The reward offered is not always food. There is a tropical orchid with flowers that look and smell like females of a certain species of wasp. Males of this species emerge a week before the females. A male who smells a flower of this orchid, think it’s a female wasp, gets closer and the flower looks like a female, lands on it and it feels like a female, tries to copulate, gives up in frustration, and goes on to the next thing that smells like a female, and ends up transferring pollen.
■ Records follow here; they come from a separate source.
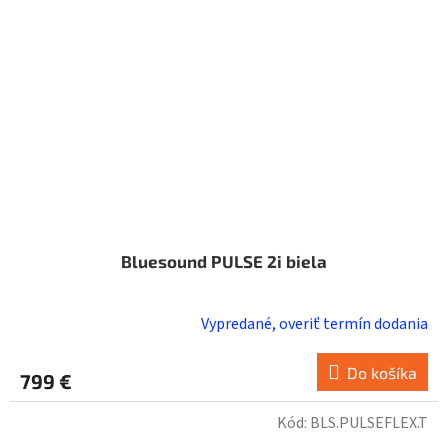
Bluesound PULSE 2i biela
Vypredané, overiť termín dodania
Do košíka
799 €
Kód:
BLS.PULSEFLEX.T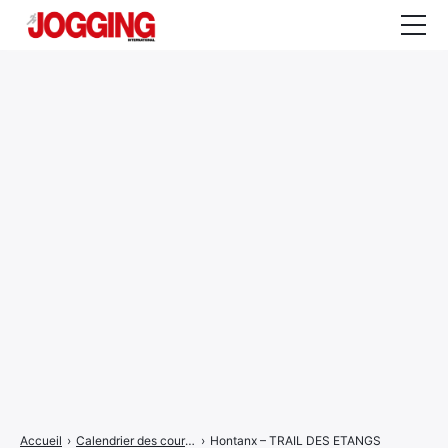
Actualités
Tests et calculateurs
Rencontres
Courses
Equipement
Entraînement
Santé
CALENDRIER
COURSES
2026
Accueil
›
Calendrier des courses
›
Hontanx – TRAIL DES ETANGS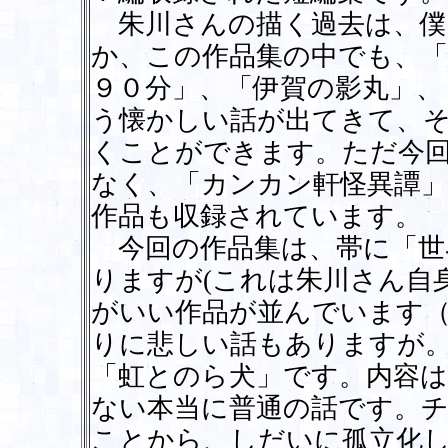
朱川さんの描く過去は、僕
か、この作品集の中でも、「
９０分」、「伊賀の影丸」、
う懐かしい話が出てきて、
くことができます。ただ今
なく、「カンカン軒怪異譚
作品も収録されています。
今回の作品集は、帯に「世
りますが(これは朱川さん自
がいい作品が並んでいます
りに悲しい話もありますが
「虹とのら犬」です。内容
ない本当に普通の話です。
ことから、しだいに孤立化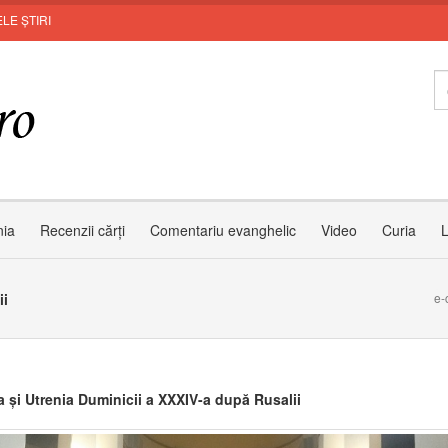
LE ȘTIRI
Invi
nia
Recenzii cărți
Comentariu evanghelic
Video
Curia
L
ii
e-
a și Utrenia Duminicii a XXXIV-a după Rusalii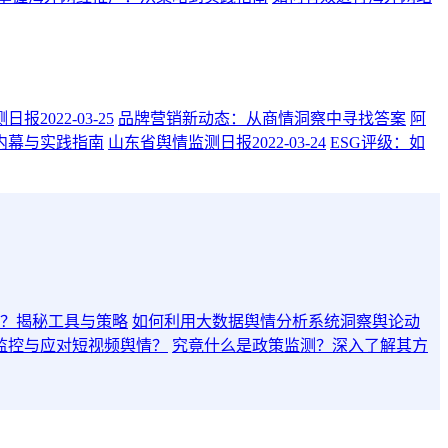
报2022-03-25
品牌营销新动态：从商情洞察中寻找答案
阿
内幕与实践指南
山东省舆情监测日报2022-03-24
ESG评级：如
？揭秘工具与策略
如何利用大数据舆情分析系统洞察舆论动
监控与应对短视频舆情？
究竟什么是政策监测？深入了解其方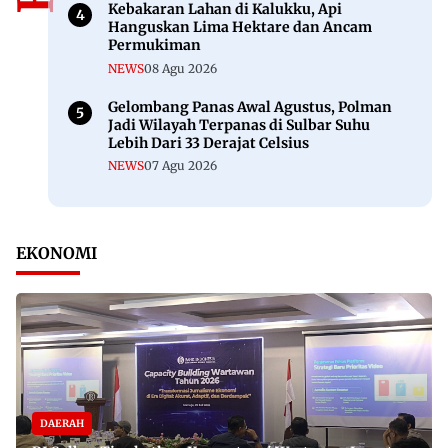
Kebakaran Lahan di Kalukku, Api
Hanguskan Lima Hektare dan Ancam
Permukiman
NEWS
08 Agu 2026
Gelombang Panas Awal Agustus, Polman
Jadi Wilayah Terpanas di Sulbar Suhu
Lebih Dari 33 Derajat Celsius
NEWS
07 Agu 2026
EKONOMI
DAERAH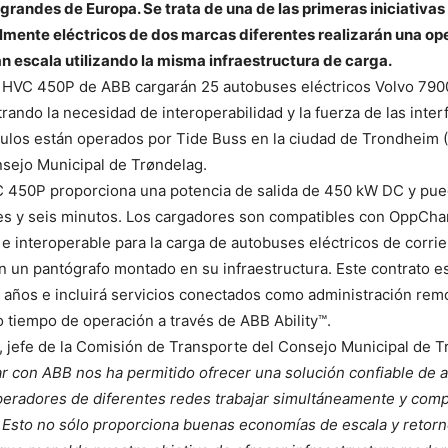
randes de Europa. Se trata de una de las primeras iniciativas
lmente eléctricos de dos marcas diferentes realizarán una op
n escala utilizando la misma infraestructura de carga.
 HVC 450P de ABB cargarán 25 autobuses eléctricos Volvo 7900
ando la necesidad de interoperabilidad y la fuerza de las inter
culos están operados por Tide Buss en la ciudad de Trondheim 
sejo Municipal de Trøndelag.
C 450P proporciona una potencia de salida de 450 kW DC y pue
res y seis minutos. Los cargadores son compatibles con OppCha
a e interoperable para la carga de autobuses eléctricos de corri
an un pantógrafo montado en su infraestructura. Este contrato e
 años e incluirá servicios conectados como administración rem
o tiempo de operación a través de ABB Ability™.
 jefe de la Comisión de Transporte del Consejo Municipal de T
ar con ABB nos ha permitido ofrecer una solución confiable de a
peradores de diferentes redes trabajar simultáneamente y comp
. Esto no sólo proporciona buenas economías de escala y retorn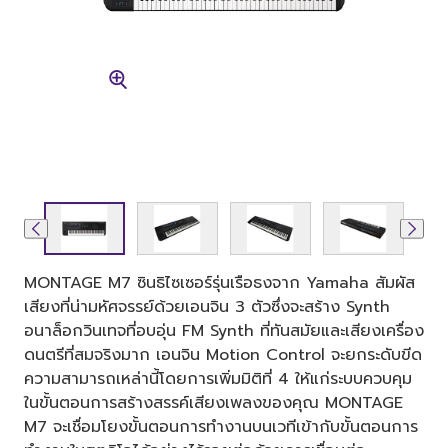
MONTAGE M7 ซินธิไซเซอร์รุ่นเรือธงจาก Yamaha สัมผัส
เสียงที่น่ามหัศจรรย์ด้วยเอนจิน 3 ตัวซึ่งจะสร้าง Synth
อนาล็อกวินเทจที่อบอุ่น FM Synth ที่ทันสมัยและเสียงเครื่อง
ดนตรีที่สมจริงมาก เอนจิน Motion Control จะยกระดับขีด
ความสามารถเหล่านี้โดยการเพิ่มมิติที่ 4 ให้แก่ระบบควบคุม
ในขั้นตอนการสร้างสรรค์เสียงเพลงของคุณ MONTAGE
M7 จะเชื่อมโยงขั้นตอนการทำงานบนเวทีเข้ากับขั้นตอนการ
Matching Flowers to Pollinators

Adaptations of flowers depend on the type of pollinator on which they depend.

Bees

Bees don’t see red, but do see yellow, blue, and UV. Thus, bee-pollinated flowers are mostly yellow or blue with UV nectar guides (landing patterns) to guide the bee. They usually have a delicate, sweet scent, and a small, narrow floral tube to fit the tongue-length of that species of bee. The flowers are sturdy and irregularly-shaped with a specifically-designed landing platform. For example, snapdragons will only open for a bee of the right weight.

Butterflies

Butterflies are diurnal and have good vision (can see red) but a weak sense of smell. They are perching feeders. Butterfly-pollinated flowers are brightly-colored but odorless. Often, these flowers occur in clusters (Compositae, milkweed) and/or are designed with a “landing platform.” Butterflies walk around on flower clusters probing the blossoms with their tongues. Each flower has a tube of suitable length for the butterfly’s tongue.

Moths

Moths are nocturnal, have a good sense of smell, and are hover-feeders. These flowers are white or pale colors so they are visible at night, and may only be open at night. Typically, these flowers have a strong, sweet scent (again, maybe only at night) and deep tubes to match the length of the appropriate moth’s tongue. The petals are flat or bent back (recurved) so the moth can get in.

Birds

Birds, especially hummingbirds have good eyes which expecially can see red but poor senses of smell. These flowers are brightly-colored, especially red, but have no smell, and have recurved petals so they are out of the way. Hummingbirds are hover-feeders, and these flowers (for example, columbine or fuchsia) are designed to dust the bird’s head (and back) with pollen.

Bats

Bats are nocturnal with a good sense of smell. Those bats which are pollinating species also have good vision and a long, bristly tongue. These flowers are open at night, and are white or light-colored with a musty odor like the bats in order to attract the bats. These flowers must be large and sturdy to withstand insertion of a bat’s head.

Flies and/or ants

Flies are attracted to rotting flesh. These flowers may be nondescript or may be brownish-red with a bad, rotten smell as their main attractant. Some flowers, near the ground, are pollinated by ants or ground beetles.

Non-specific

On the other hand, some plants have not specifically coevolved with a certain pollinator. Canada thistle flowers are visited by a wide variety of bees, beetles, and butterflies.
Similarly, goldenrod flowers attract a variety of beetles, wasps, and other small insects which, in turn, may be food for waiting spiders.